What is being asked: The string "SaaS" appears in some lines of the entries that follow; copy each such line.

____ Listed entries

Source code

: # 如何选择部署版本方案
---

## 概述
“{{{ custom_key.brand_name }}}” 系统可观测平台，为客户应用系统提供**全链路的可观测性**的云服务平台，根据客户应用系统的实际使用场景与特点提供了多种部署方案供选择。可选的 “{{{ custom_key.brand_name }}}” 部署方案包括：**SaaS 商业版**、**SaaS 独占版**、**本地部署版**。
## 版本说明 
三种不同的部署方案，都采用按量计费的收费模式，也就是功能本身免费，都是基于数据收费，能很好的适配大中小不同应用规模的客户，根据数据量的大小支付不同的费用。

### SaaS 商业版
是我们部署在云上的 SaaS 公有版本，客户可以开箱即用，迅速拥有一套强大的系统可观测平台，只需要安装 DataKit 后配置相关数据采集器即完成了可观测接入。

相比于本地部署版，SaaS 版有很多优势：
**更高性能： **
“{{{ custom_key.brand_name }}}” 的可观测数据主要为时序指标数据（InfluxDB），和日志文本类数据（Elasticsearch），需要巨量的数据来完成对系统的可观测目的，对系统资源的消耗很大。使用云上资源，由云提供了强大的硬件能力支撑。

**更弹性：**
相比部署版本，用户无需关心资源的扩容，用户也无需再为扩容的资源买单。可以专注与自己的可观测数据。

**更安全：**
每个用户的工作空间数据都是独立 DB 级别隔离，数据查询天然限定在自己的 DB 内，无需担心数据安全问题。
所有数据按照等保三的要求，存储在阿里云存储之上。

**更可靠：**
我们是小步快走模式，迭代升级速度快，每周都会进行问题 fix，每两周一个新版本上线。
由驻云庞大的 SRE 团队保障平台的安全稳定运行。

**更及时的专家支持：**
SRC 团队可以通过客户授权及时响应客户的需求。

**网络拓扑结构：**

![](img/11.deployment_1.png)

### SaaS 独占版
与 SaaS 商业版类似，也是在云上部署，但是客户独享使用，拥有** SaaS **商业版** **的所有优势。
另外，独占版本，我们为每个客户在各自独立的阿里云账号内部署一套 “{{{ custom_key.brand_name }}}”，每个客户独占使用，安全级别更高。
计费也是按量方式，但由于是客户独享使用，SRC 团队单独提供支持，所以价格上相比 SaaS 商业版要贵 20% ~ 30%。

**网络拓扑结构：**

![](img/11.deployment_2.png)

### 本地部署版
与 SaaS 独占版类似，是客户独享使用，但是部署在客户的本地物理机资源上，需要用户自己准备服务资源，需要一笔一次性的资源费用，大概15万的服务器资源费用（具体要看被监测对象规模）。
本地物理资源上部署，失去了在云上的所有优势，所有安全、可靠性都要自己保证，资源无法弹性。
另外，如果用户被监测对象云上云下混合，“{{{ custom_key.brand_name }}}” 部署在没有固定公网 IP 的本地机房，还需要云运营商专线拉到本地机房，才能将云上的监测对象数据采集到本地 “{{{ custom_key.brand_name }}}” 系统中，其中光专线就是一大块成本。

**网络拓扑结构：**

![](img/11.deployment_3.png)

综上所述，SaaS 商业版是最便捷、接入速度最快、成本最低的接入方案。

________

Solved problem:
“{{{ custom_key.brand_name }}}” 系统可观测平台，为客户应用系统提供**全链路的可观测性**的云服务平台，根据客户应用系统的实际使用场景与特点提供了多种部署方案供选择。可选的 “{{{ custom_key.brand_name }}}” 部署方案包括：**SaaS 商业版**、**SaaS 独占版**、**本地部署版**。
### SaaS 商业版
是我们部署在云上的 SaaS 公有版本，客户可以开箱即用，迅速拥有一套强大的系统可观测平台，只需要安装 DataKit 后配置相关数据采集器即完成了可观测接入。
相比于本地部署版，SaaS 版有很多优势：
### SaaS 独占版
与 SaaS 商业版类似，也是在云上部署，但是客户独享使用，拥有** SaaS **商业版** **的所有优势。
计费也是按量方式，但由于是客户独享使用，SRC 团队单独提供支持，所以价格上相比 SaaS 商业版要贵 20% ~ 30%。
与 SaaS 独占版类似，是客户独享使用，但是部署在客户的本地物理机资源上，需要用户自己准备服务资源，需要一笔一次性的资源费用，大概15万的服务器资源费用（具体要看被监测对象规模）。
综上所述，SaaS 商业版是最便捷、接入速度最快、成本最低的接入方案。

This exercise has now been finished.